Dr. McIntire's colloquium paper focuses on the construction, deployment and consequences of the American airmobility concept, using as a case study the first significant airmobility campaign--the Ia Drang campaign of 1965. McIntire situates the Ia Drang campaign within the larger contexts of the John F. Kennedy administration's policy concentration on counterinsurgency warfare and the nature of the Vietnamese conflict. First, he argues that Kennedy's military policy was geared to reverse President Dwight Eisenhower's strategy of "massive retaliation," under which Soviet aggression anywhere was to be met with a massive nuclear attack by the United States on the Soviet Union. Kennedy believed that this policy muscle-bound the United States, making it unable to deal with local "brush-fire" wars and guerrilla insurgencies. The collapse of the European colonial empires as well as perceived Soviet and Communist Chinese instigation promised to make such "wars of liberation" in Southeast Asia, Africa, and Latin America the conflicts of the future. Kennedy and his Secretary of Defense, Robert S. McNamara, thus sought to reorient American military capabilities under the theme of "flexible response."

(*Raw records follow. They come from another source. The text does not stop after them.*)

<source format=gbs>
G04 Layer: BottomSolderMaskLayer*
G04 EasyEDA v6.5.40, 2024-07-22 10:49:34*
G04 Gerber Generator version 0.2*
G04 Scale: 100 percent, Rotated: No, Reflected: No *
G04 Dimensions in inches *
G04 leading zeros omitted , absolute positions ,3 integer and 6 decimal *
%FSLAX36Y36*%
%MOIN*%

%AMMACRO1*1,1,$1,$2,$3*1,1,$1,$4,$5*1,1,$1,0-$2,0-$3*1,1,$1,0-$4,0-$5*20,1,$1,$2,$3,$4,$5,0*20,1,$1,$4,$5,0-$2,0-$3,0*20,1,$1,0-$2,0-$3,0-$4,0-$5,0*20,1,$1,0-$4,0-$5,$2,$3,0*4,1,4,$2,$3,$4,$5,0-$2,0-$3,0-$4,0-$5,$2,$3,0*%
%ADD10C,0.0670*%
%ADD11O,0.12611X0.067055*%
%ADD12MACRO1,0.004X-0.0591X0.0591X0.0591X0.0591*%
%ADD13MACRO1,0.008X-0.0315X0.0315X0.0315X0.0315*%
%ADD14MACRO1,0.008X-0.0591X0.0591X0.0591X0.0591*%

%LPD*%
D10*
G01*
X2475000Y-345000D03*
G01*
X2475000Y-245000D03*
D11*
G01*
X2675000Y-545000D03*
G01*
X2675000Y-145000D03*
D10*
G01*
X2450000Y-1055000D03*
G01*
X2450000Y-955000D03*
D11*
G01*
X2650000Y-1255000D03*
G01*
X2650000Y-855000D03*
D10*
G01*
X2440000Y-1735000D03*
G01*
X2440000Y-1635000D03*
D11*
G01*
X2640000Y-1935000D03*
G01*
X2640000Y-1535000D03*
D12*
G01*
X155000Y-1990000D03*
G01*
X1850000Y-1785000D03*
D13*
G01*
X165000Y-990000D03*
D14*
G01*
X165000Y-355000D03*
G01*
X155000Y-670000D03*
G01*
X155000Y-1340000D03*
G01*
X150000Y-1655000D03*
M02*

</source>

Airmobility was a key component of the Kennedy-McNamara counterinsurgency strategy. In April, 1962, McNamara formed the Houze committee and charged it with finding new and unorthodox ways of transporting troops and engaging guerrilla insurgencies. McIntire argues that the committee's principal doctrinal product--airmobility--represented the molding of a U.S. Army concept for fighting middle-intensity wars to fit within the Kennedy administration's obsession with technologically-driven counterinsurgency. The Houze committee envisioned, "airmobile divisions that would operate as integrated wholes, possessing air-maneuverable combat forces, reconnaissance, firepower, communications, and service support." The foundation of the airmobile concept was the turbine helicopter, which would provide three levels of functionality: transports, gunships, and supply ships. In operation, airmobile divisions would find the enemy (using helicopter or other reconnaissance), engage the enemy via the air assault of combat soldiers and artillery into the battle zone, then use speed and maneuverability to leapfrog over the retreating enemy, cutting off escape routes and bringing a decisive conclusion to the battle.

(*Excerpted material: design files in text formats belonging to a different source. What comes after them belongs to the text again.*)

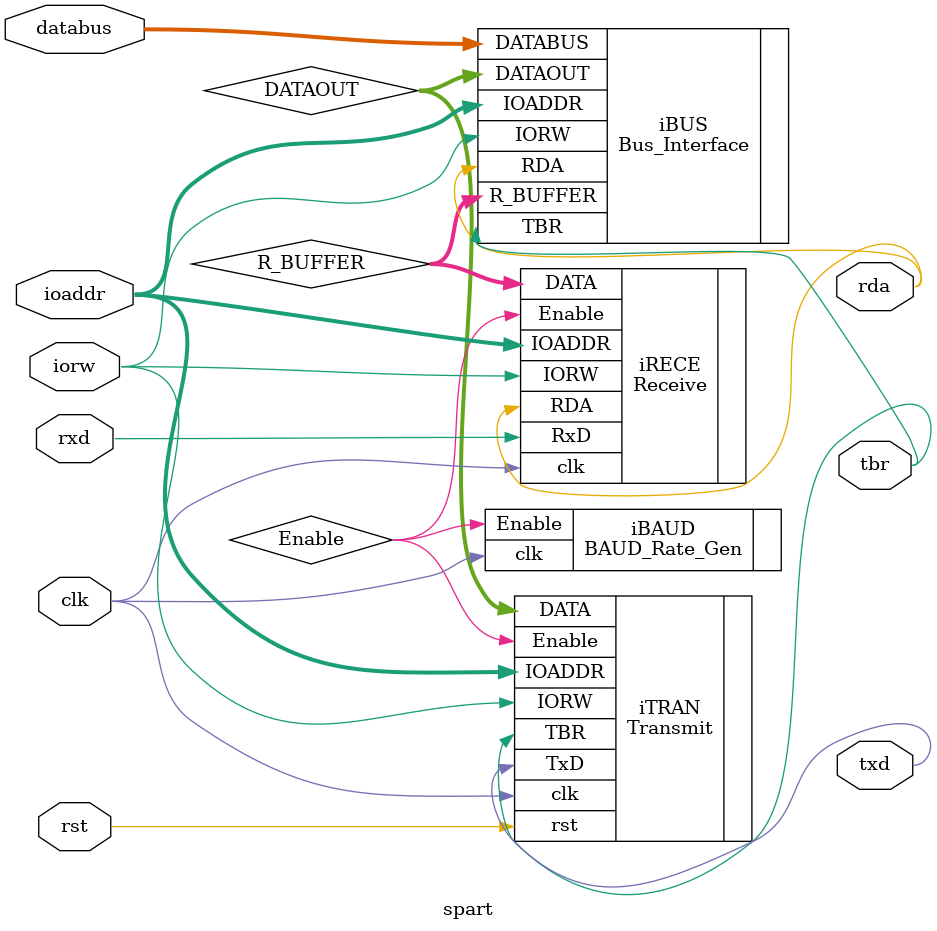
<source format=v>
module spart( input clk, input rst, input iorw, output rda, output tbr, input [1:0] ioaddr, inout [7:0] databus, output txd, input rxd );

	wire [7:0] DATAOUT,R_BUFFER;
	wire Enable;

	Bus_Interface iBUS(.DATABUS(databus), .DATAOUT(DATAOUT), .R_BUFFER(R_BUFFER), .RDA(rda), .TBR(tbr), .IORW(iorw), .IOADDR(ioaddr));

	BAUD_Rate_Gen iBAUD(.clk(clk), .Enable(Enable));

	Transmit iTRAN(.TxD(txd), .TBR(tbr), .DATA(DATAOUT), .IOADDR(ioaddr), .clk(clk), .rst(rst), .Enable(Enable), .IORW(iorw));

	Receive iRECE(.DATA(R_BUFFER), .RDA(rda), .RxD(rxd), .Enable(Enable), .clk(clk), .IORW(iorw), .IOADDR(ioaddr));

endmodule

</source>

McIntire conceptualizes airmobility as a technological system and uses the Ia Drang campaign of 1965 to illustrate its employment and consequences. Here, he focuses on engagements between the U.S. 1st Cavalry Division (Airmobile) and North Vietnamese forces at landing zones X-ray and Albany in the Ia Drang valley. McIntire argues that airmobility worked, in its essence, in that it placed a powerful force into contact with the enemy in a remote jungle location in the shadow of an enemy stronghold. Indeed, airmobility technology was crucial in overcoming the incompetence of American battlefield leadership and avoiding the destruction of an entire U.S. battalion. However, the divergent lessons derived by the American and the North Vietnamese from the Ia Drang campaign set the tone for subsequent prosecution of the war--a disaster for the Americans.
On one hand, U.S. military leadership claimed that Ia Drang demonstrated the effectiveness of airmobility in forcing an elusive insurgent force into decisive battle. U.S. war strategy thus ossified around the airmobility doctrine, despite the numerous deficiencies in that strategy that the Ia Drang experience highlighted. Most importantly, McIntire argues, while airmobility did "win" by most conventional measures, the tactic did not contribute to the achievement of stated U.S. policy objectives in Vietnam: the creation of a strong, stable, non-Communist South Vietnam. The North Vietnamese, on the other hand, took very different lessons away from the Ia Drang engagements. First, they learned that, like the French a decade earlier, the American's technological wizardry did not make them invulnerable. However, unlike the Americans, the North Vietnamese reoriented their military strategy as a result of the battles. Whereas they previously had entertained thoughts of a decisive, conventional military attack on South Vietnam, after Ia Drang the North Vietnamese reverted to a politically-oriented guerrilla warfare strategy that successfully adapted to the Americans' airmobility. McIntire concludes that while the Americans attempted unsuccessfully to impose a technological system on the Vietnamese conflict, their opponents concentrated on implementing a politically-oriented strategy which was far more relevant to the particular circumstances of the conflict.